Hace años, cuando apenas leía novelas por no considerarlo una actividad seria –sólo me lo parecía la poesía y la filosofía-, solía descansar en ocasiones con alguna de esas novelas consideradas históricas, en un momento en que éstas tenían calidad e interés. Pienso en “Opus Nigrum” y “Memorias de Adriano” de Margarita Yourcenar, en algunas de Robert Graves que, aun sabiendo, por propia confesión del autor, que las elaboraba para ganar dinero y dedicarse a la poesía, su verdadera vocación, aun poseían cierta originalidad y calidad. Incluso las vidas de Alejandro de Mary Renault. Sin contar las casi clásicas de Mika Waltari o las clásicas del todo como Ivanhoe. Tiempos que convivían ya con clanes de osos y cavernas, médicos viajeros y ya, ya sí, excesos de templarios. Quizás sea el intelectual Eco el último de los válidos: “El nombre de la rosa”, “La isla del día después”, “Baudolino” y alguna otra todavía requieren atención.
Pero todo empeora. Del mismo modo que el comic, tras su cenit en los años ochenta, terminó con vueltas a Mortadelo y creaciones japonesas, también la llamada novela histórica decayó hasta los límites de la vulgaridad, la mala copia y la propuesta de película. De vez en cuando, igual que, a veces, contemplo una película mal o un mal partido de fútbol para no acabar como Alonso Quijano –ya se sabe, mucho leer, poco dormir ya acabar con el cerebro destrozado- descansaba con alguna novela de estas. Recuerdo aún “El secreto de la diosa”, obra de un tal Lorenzo Mediano, que tuve como lectura mala veraniega (la obra para piscina del año anterior, “el mito del alma”, de Puente Ojea, casi termina con mi capacidad de pensar) defendía la tesis, tratada antes por Graves y otros, de que las mujeres perdieron su poder cuando los hombres se enteraron de que sin su semilla ellas eran estériles. Quedó perdida.

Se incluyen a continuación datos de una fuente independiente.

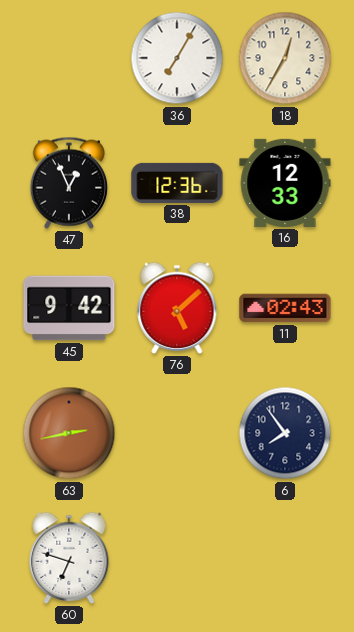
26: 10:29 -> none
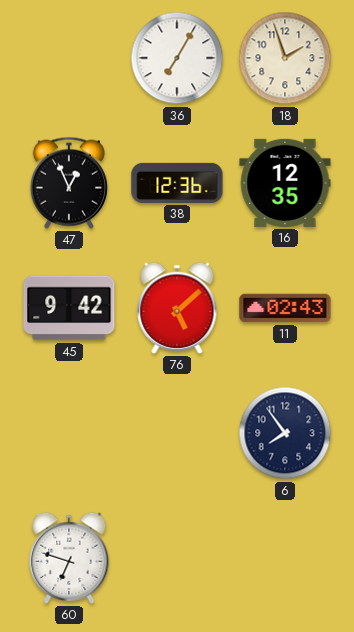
18: 12:35 -> 1:57
16: 12:33 -> 12:35
63: 2:43 -> none
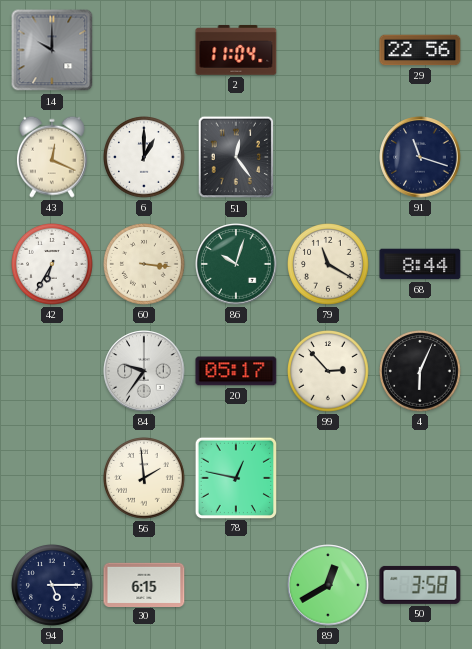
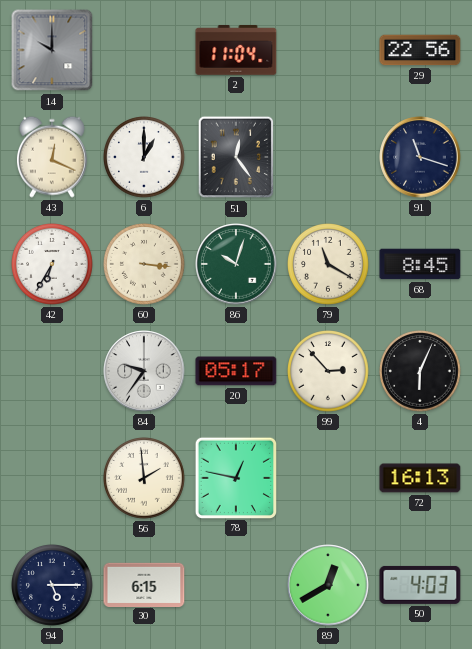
68: 8:44 -> 8:45
72: none -> 16:13
50: 3:58 -> 4:03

La última, ya hace dos o tres años, fue mi lectura mala de otoño. Encontré una tal “El código da Vinci” que la leí como descanso muy cansado. Porque era evidente que pretendía hacer una película, porque era más evidente que copiaba descaradamente esas tesis ya vistas hacía años en algunos de los autores antes citados, porque pretendía escandalizar con ideas más antiguas que los abuelos de los más antiguos de nuestros contemporáneos, porque, sobre todo, no sabía cómo terminar y añadió casi trescientas páginas insoportables a las casi insoportables, pero, al menos, divertidas, de la primera mitad. Dada mi actividad de bibliotecario en un instituto, me limité a recomendar su no lectura a quienes me preguntaron por ella y así, como la anterior, quedó para el olvido. ¡Cuál no sería mi sorpresa al contemplar todo lo que vino después! Su éxito desmesurado, las absurdas polémicas, la película, la publicación de otras obras que, en su momento –lógico si su calidad era similar- no tuvieron éxito alguno y la masiva afluencia de novelas históricas por ver si tenían otra vez la suerte de estar en el lugar y momento oportunos, cosa que, al parecer, le ha tocado a una cierta “Catedral del mar” que, en este momento, desconozco más allá de saber su éxito.
Curioso. No deseaba hablar de esto. Acaso cierta mal conciencia por despreciar el éxito -¿envidia?- me ha hecho confesar mis pecados literarios. Porque, en una vida tan limitada, no puede sino ser pecado perder tiempo con estos “libros” dejando tanta calidad existente en los estantes de la espera. Debo agradecer a Juan Goytisolo un reciente artículo en el que abundaba en la idea de que lo bueno no suele tener éxito. Terminaba con una frase de los surrealistas que, de tanto gusto, la siento como mía: “toda idea que triunfa corre fatalmente a su ruina”. No, deseaba hablar de otro tipo de novela histórica, de esa que incide en lo que ahora se llama “memoria de la historia”, creo. Hablaré, pero ya otra noche.